The western civilisation is diametrically opposed to such a view, promoting an individual freedom as the most important value, upon which the law and the rights of the state are bestowed. Therefore, democracy is much more widely accepted in the western civilisation. However, the consequence of this attitude is that when we need to sacrifice part of our freedom or limit our choices, for examples in fighting nearly 10 existential man-made threats, which may lead to the extinction of a human species, this may put us all in an extremely dangerous situation.

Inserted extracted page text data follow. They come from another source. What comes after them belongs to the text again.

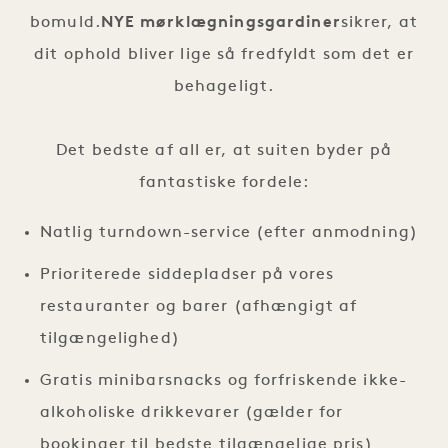
bomuld.
NYE mørklægningsgardiner
sikrer, at
dit ophold bliver lige så fredfyldt som det er
behageligt.
Det bedste af all er, at suiten byder på
fantastiske fordele:
Natlig turndown-service (efter anmodning)
Prioriterede siddepladser på vores
restauranter og barer (afhængigt af
tilgængelighed)
Gratis minibarsnacks og forfriskende ikke-
alkoholiske drikkevarer (gælder for
bookinger til bedste tilgængelige pris)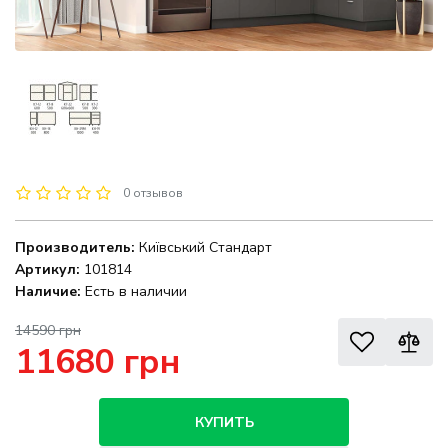
0 отзывов
Производитель:
Київський Стандарт
Артикул:
101814
Наличие:
Есть в наличии
14590 грн
11680 грн
КУПИТЬ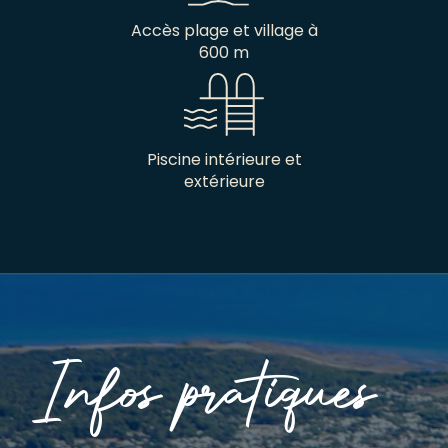
Accès plage et village à
600 m
Piscine intérieure et
extérieure
Infos pratiques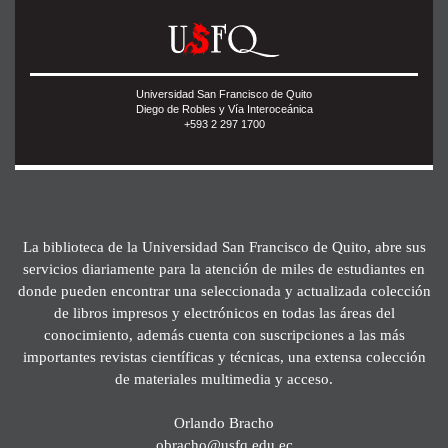
Universidad San Francisco de Quito
Diego de Robles y Vía Interoceánica
+593 2 297 1700
La biblioteca de la Universidad San Francisco de Quito, abre sus
servicios diariamente para la atención de miles de estudiantes en
donde pueden encontrar una seleccionada y actualizada colección
de libros impresos y electrónicos en todas las áreas del
conocimiento, además cuenta con suscripciones a las más
importantes revistas científicas y técnicas, una extensa colección
de materiales multimedia y acceso.
Orlando Bracho
obracho@usfq.edu.ec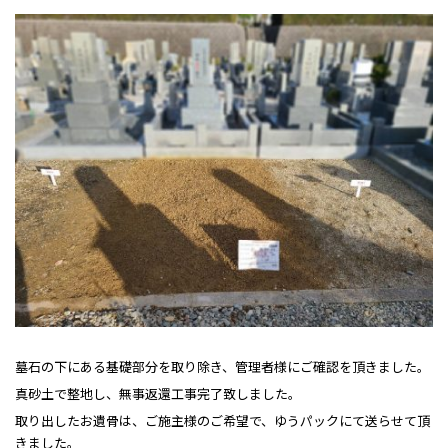
墓石の下にある基礎部分を取り除き、管理者様にご確認を頂きました。
真砂土で整地し、無事返還工事完了致しました。
取り出したお遺骨は、ご施主様のご希望で、ゆうパックにて送らせて頂
きました。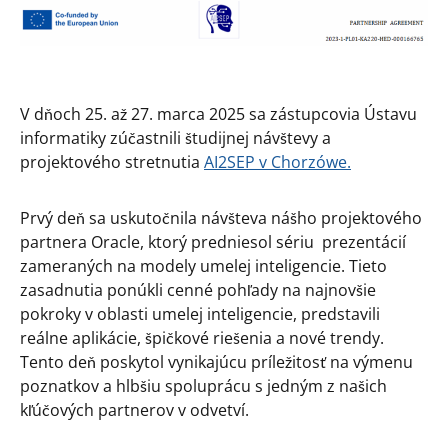
V dňoch 25. až 27. marca 2025 sa zástupcovia Ústavu
informatiky zúčastnili študijnej návštevy a
projektového stretnutia
AI2SEP v Chorzówe.
Prvý deň sa uskutočnila návšteva nášho projektového
partnera Oracle, ktorý predniesol sériu prezentácií
zameraných na modely umelej inteligencie. Tieto
zasadnutia ponúkli cenné pohľady na najnovšie
pokroky v oblasti umelej inteligencie, predstavili
reálne aplikácie, špičkové riešenia a nové trendy.
Tento deň poskytol vynikajúcu príležitosť na výmenu
poznatkov a hlbšiu spoluprácu s jedným z našich
kľúčových partnerov v odvetví.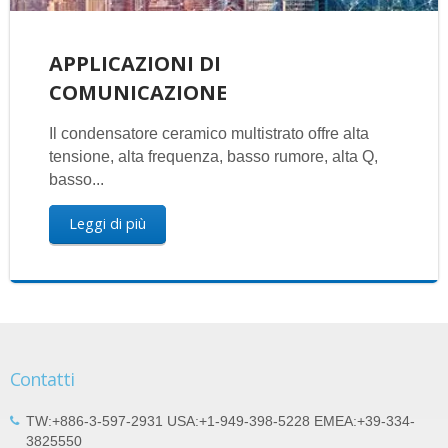
APPLICAZIONI DI
COMUNICAZIONE
Il condensatore ceramico multistrato offre alta
tensione, alta frequenza, basso rumore, alta Q,
basso...
Leggi di più
Contatti
TW:+886-3-597-2931 USA:+1-949-398-5228 EMEA:+39-334-
3825550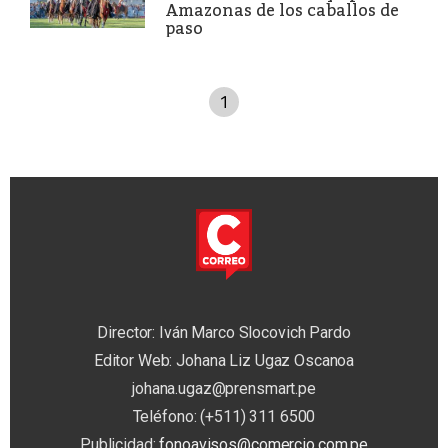
Amazonas de los caballos de
paso
1
Director: Iván Marco Slocovich Pardo
Editor Web: Johana Liz Ugaz Oscanoa
johana.ugaz@prensmart.pe
Teléfono: (+511) 311 6500
Publicidad:
fonoavisos@comercio.com.pe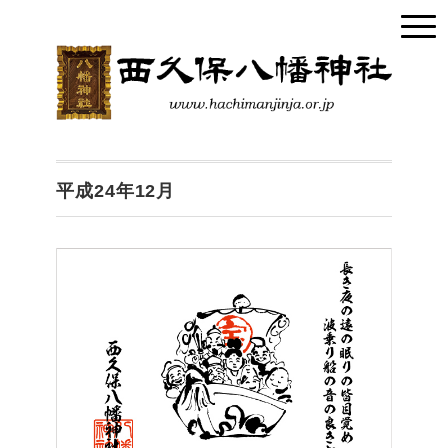
平成24年12月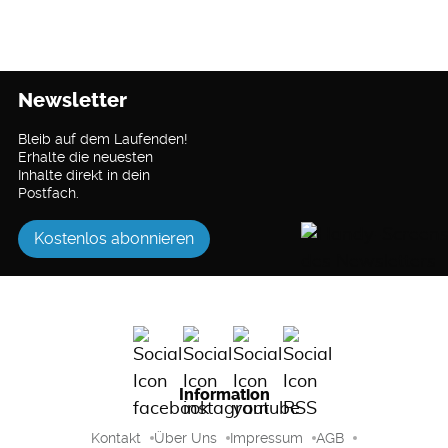
Newsletter
Bleib auf dem Laufenden!
Erhalte die neuesten
Inhalte direkt in dein
Postfach.
Kostenlos abonnieren
Information
Kontakt
Über Uns
Impressum
AGB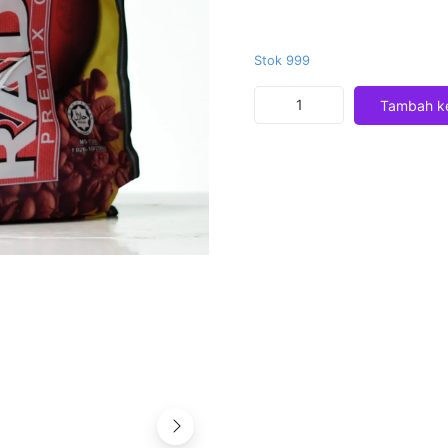
Stok 999
Kuantitas
Tambah ke
Kopi
Radix
HPA
Isi
32
Sachet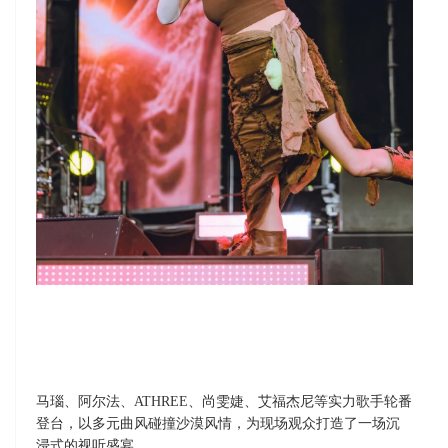
马瑙、阿尔法、
ATHREE
、尚雯婕、艾福杰尼等实力歌手轮番
登台，以多元曲风碰撞沙漠风情，为现场观众打造了一场沉
浸式的视听盛宴。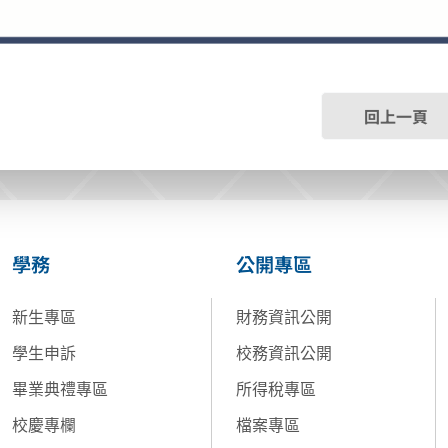
回上一頁
學務
公開專區
新生專區
財務資訊公開
學生申訴
校務資訊公開
畢業典禮專區
所得稅專區
校慶專欄
檔案專區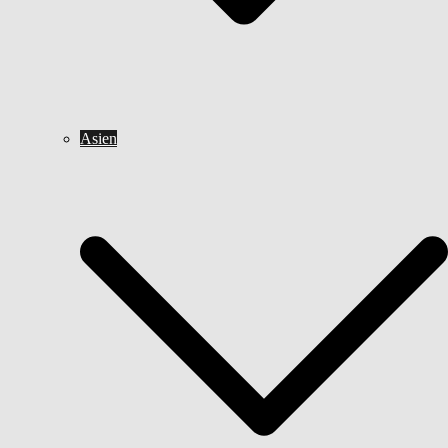
Asien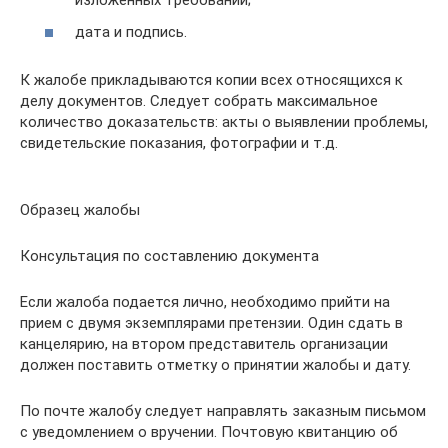
изложенных требований;
дата и подпись.
К жалобе прикладываются копии всех относящихся к
делу документов. Следует собрать максимальное
количество доказательств: акты о выявлении проблемы,
свидетельские показания, фотографии и т.д.
Образец жалобы
Консультация по составлению документа
Если жалоба подается лично, необходимо прийти на
прием с двумя экземплярами претензии. Один сдать в
канцелярию, на втором представитель организации
должен поставить отметку о принятии жалобы и дату.
По почте жалобу следует направлять заказным письмом
с уведомлением о вручении. Почтовую квитанцию об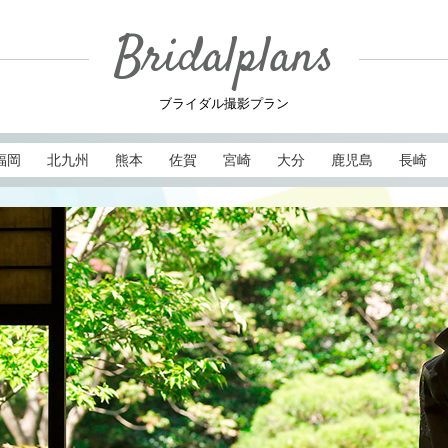
Bridalplans
ブライダル撮影プラン
福岡
北九州
熊本
佐賀
宮崎
大分
鹿児島
長崎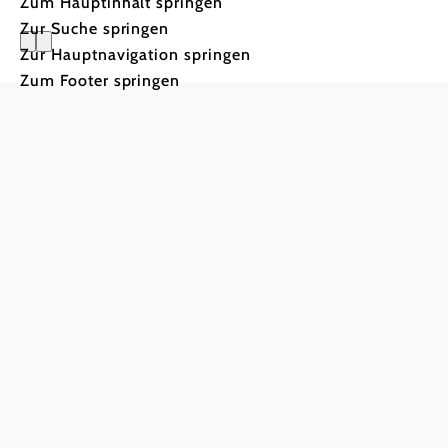
Zum Hauptinhalt springen
Zur Suche springen
Zur Hauptnavigation springen
wein.gut.
Zum Footer springen
Hugl-Wi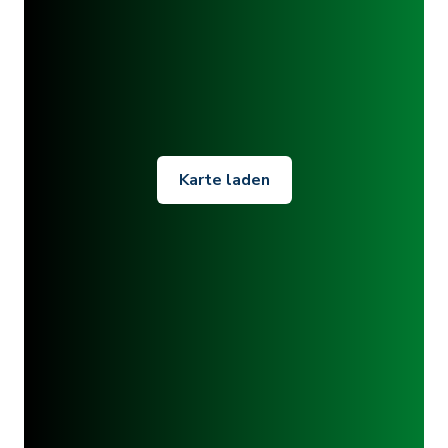
Karte laden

Top experts in the field, such as the late Stephen Hawking, Martin Rees, Stuart Russell or Ray Kurzweil agree that the greatest and the earliest existential threat that we face is not the global warming but the loss of control over the development of AI. If it becomes malicious, then it may lead to the extinction of the human species in the next few decades. Incidentally, many experts believe that by 2030 we will reach simultaneously two tipping points, if there is no fast, global effort to mitigate such threats. It is the loss of control over the development of the Artificial Intelligence and the loss of control over the man-made global warming. Therefore, if we do not have a powerful World Government in the next decade, our last hope for saving a human species might be China. And that may be the ultimate goal of the Chinese leadership’s behind this second cold war and the use of Immature Superintelligence to gain an absolute control over the world in order to save humans from themselves.

Has the Second Cold War already started?

In summary, I believe that the threat of converting a cold war into a hot war will not be a nuclear war, as was the ever-present risk in the first cold war, but the use of Immature Superintelligence to conquer the world. However, like the SALT I Treaty between President Jimmy Carter and the Soviet Union’s Leonid Brezhnev in the 1970’, which limited the number of nuclear warheads, this time it will be something, which I call ‘the AI Supremacist’s Dilemma,’ that may bring the warring parties to their senses. It points clearly that the best result for the two contenders in the second cold war is co-operation, since even a win, may only be a temporary one, should its aim be to gain an absolute power for its own sake, killing millions of people. The side effect would be the creation of an evil Superintelligence, which would in a longer-term ultimately lead to the annihilation of the Supremacist’s nation as well as all humans. Therefore, what may happen in the end is that the second cold war might be the last one of any wars.